Há mais doenças para além da covid-19!

O IPO continua sem capacidade de resposta para as necessidades. E cada caso tem a sua história e os médicos não podem fazer mais milagres do que os que já fazem. E cada cancro vencido é sempre um milagre. Entretanto, passam os dias e não se ouve uma única palavra sobre este assunto das bocas…

David tem seis anos e precisa de um transplante de medula óssea. Desde maio que tem um dador compatível identificado, mas a operação, que já esteve apontada para julho, foi sendo adiada e ainda não está confirmada para setembro.

David já fez sete ciclos de quimioterapia – seis bastavam, mas a espera já o obrigou, entretanto, a mais um – e porventura terá de fazer ainda um oitavo e um nono antes de ser chamado para o bloco.

Em Portugal há três unidades hospitalares que fazem transplantação de medula, mas apenas o IPO do Porto e o IPO de Lisboa admitem casos pediátricos.

David está a ser acompanhado no IPO de Lisboa, onde a mãe procurou respostas para o retardamento da operação do filho e lhe disseram que havia falta de pessoal e uma lista de 57 doentes à espera de transplante de medula.

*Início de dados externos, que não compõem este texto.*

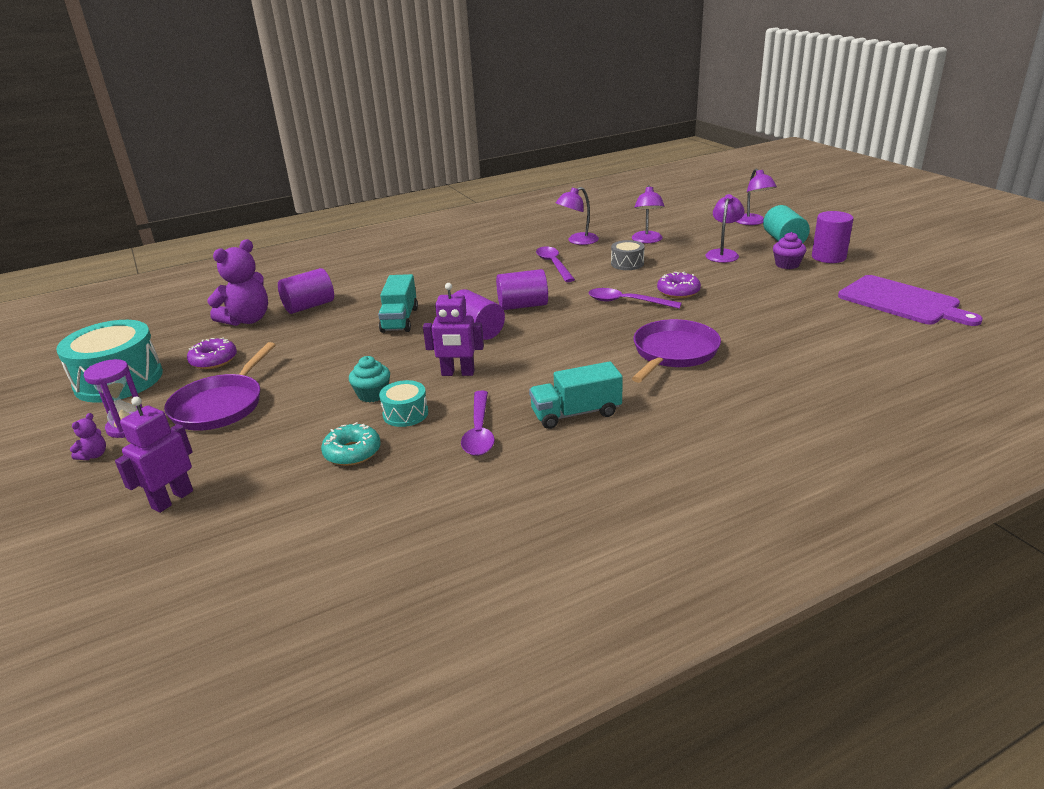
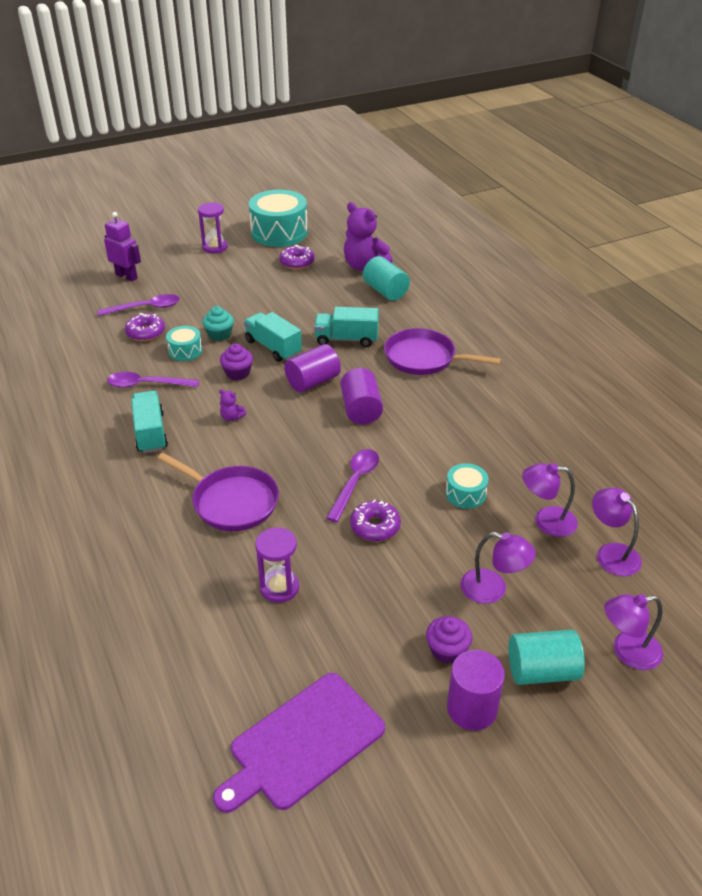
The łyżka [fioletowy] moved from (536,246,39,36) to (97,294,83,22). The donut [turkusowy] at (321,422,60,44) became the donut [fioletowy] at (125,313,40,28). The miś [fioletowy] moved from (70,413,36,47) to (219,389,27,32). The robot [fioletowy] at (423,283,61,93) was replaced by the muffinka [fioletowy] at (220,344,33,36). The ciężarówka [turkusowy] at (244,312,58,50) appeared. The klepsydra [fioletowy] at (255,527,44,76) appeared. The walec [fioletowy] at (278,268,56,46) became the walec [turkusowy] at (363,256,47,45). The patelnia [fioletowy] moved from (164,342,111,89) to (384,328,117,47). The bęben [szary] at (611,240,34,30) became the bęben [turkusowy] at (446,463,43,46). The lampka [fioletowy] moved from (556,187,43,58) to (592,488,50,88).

Por esta altura, o leitor já deve estar a questionar-se onde é que já leu isto. Ou nas redes sociais, onde Bruna Vilar, mãe do David, deu o seu grito de revolta; ou no Nascer do SOL da semana passada, num artigo assinado por Marta F. Reis.

Neste, o presidente do IPO de Lisboa, João Oliveira, explica que «o problema de falta de pessoal é sistémico» e salienta que, se, por um lado, a capacidade de resposta do IPO no transplante de medula óssea aumentou nos últimos meses, por outro, as indicações de transplante também aumentaram, incluindo casos até há pouco tempo considerados sem tratamento possível – o que é, obviamente, positivo, mas tem como contrapartida a sobrecarga dos serviços.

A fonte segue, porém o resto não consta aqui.